By Mark Nagi
The Tennessee/Alabama rivalry will be renewed on Saturday at Neyland Stadium.
It is always one of the most anticipated games on the schedule for the Vols, despite the fact that they haven’t beaten the Crimson Tide since 2006, and have rarely been competitive during this recent victory drought.
I’ve covered my share of these games over the years, and while there is a mutual respect between the programs, the pure, unadulterated hatred among fans is truly special. To this day, Bama fans call Phillip Fulmer a snitch for telling the NCAA what he knew about the infamous recruiting of Albert Means in 1999/2000.
But everything this time around just feels… different.
Don’t get me wrong. I’m pleased as punch to be able to watch any college football this season. Despite the COVID-19 pandemic, we are still seeing games played across the country. The Big 10 and PAC 12 have done an about face and will begin their seasons this weekend as well. (This is the point in the article in which I’d normally make a joke about the excitement of a Rutgers/Michigan State game in Lansing, but I’m not going to do that. Nope. Not gonna do it.)
The SEC has had to adjust like everyone else, and recently the Missouri/Vanderbilt and LSU/Florida games were postponed because of COVID outbreaks around the Commodores and Gators programs.
But the biggest news came on Wednesday, October 14, when it was announced that Alabama head coach Nick Saban head coach had tested positive for COVID-19. Saban has done public service announcements imploring fans to wear masks and practice social distancing. During games this season, Saban could be seen on the sidelines wearing a mask in the proper form, something that a lot of college football coaches are failing to do.
So the fact that Saban can get it, someone that seemingly was taking all the proper precautions, shows how easily this can spread.
At the time I was writing this article, Saban said that he had no symptoms. That is obviously great news for him, especially since he is 68 years old. He was scheduled to miss the Georgia/Alabama game on October 17.
According to CDC guidelines, Saban should self isolate for 10 days, which would mean that in theory, he’d have the ok to be on the sidelines for the Tennessee/Alabama game this Saturday. Keep in mind, I’m not a doctor or a scientist or an epidemiologist (and the odds are you aren’t either), but with those numbers in place, I’d imagine you’d see Saban back with his team this weekend in Knoxville, barring any setback or new revelations.
This is a traditional southern rivalry. Tickets are available (last check going to $154 a piece on Stubhub). Fans will get together and enjoy camaraderie and beverages across the South.
But it just feels… different.
Look, sports matters. I was a sportscaster for more than 15 years and cringed whenever I was told that sports is the candy store of a newscast. Sure, it might not be as important as a Supreme Court ruling, but you can’t tell me that it doesn’t matter.
And these days… it matters more than ever.
Imagine going through this Fall without football. We’ve already missed out on so much in our daily lives. There are loved ones that we can’t visit for fear or getting them sick. There are vacations we can’t take because of border closures. Our favorite bars and restaurants have had enough starts and stops to fill up the end of a NASCAR race at Daytona.
But football is there. In a weird, uneven form… but it is there.
So on Saturday… whether Nick Saban is on the field or not, whether the Vols pull the upset or get blown out, in the grand scheme of things it’s just good to have the game there for us on our televisions.
I hope that everyone is staying safe and healthy.

> [ASSIGNED TASK]:
Reproduce everything in the Tennessee/Alabama rivalry article from "Imagine going through" down to "safe and healthy.".

> [DATASET RECORDS]:
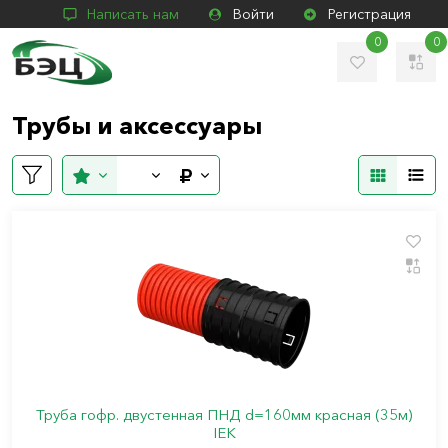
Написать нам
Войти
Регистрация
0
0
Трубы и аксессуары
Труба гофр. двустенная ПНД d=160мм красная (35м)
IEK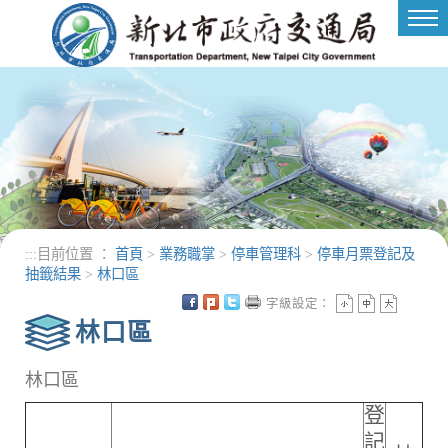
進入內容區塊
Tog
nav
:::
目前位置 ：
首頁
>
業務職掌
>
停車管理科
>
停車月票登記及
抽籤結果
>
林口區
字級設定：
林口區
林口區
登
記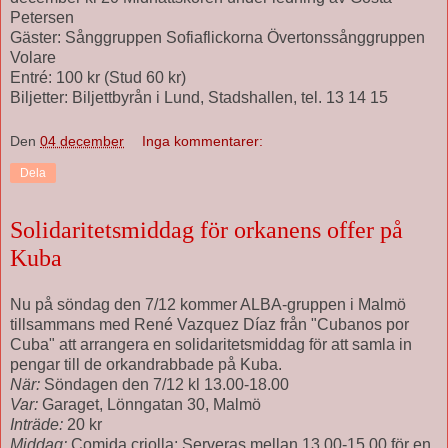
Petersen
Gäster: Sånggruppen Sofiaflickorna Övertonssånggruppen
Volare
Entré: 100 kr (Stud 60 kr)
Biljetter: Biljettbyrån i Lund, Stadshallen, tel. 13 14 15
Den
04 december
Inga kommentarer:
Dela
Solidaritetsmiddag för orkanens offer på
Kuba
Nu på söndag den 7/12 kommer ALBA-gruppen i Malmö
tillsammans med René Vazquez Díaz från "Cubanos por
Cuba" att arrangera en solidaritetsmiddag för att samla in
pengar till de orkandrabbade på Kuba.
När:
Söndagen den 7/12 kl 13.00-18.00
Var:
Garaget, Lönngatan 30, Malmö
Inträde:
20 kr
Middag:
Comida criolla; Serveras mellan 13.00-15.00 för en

* * *

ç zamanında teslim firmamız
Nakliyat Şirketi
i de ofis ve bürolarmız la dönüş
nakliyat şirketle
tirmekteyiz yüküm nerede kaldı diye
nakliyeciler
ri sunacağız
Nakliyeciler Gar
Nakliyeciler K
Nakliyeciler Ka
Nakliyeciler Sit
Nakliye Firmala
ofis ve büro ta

> [PROBLEM SOLUTION]:
Imagine going through this Fall without football. We’ve already missed out on so much in our daily lives. There are loved ones that we can’t visit for fear or getting them sick. There are vacations we can’t take because of border closures. Our favorite bars and restaurants have had enough starts and stops to fill up the end of a NASCAR race at Daytona.
But football is there. In a weird, uneven form… but it is there.
So on Saturday… whether Nick Saban is on the field or not, whether the Vols pull the upset or get blown out, in the grand scheme of things it’s just good to have the game there for us on our televisions.
I hope that everyone is staying safe and healthy.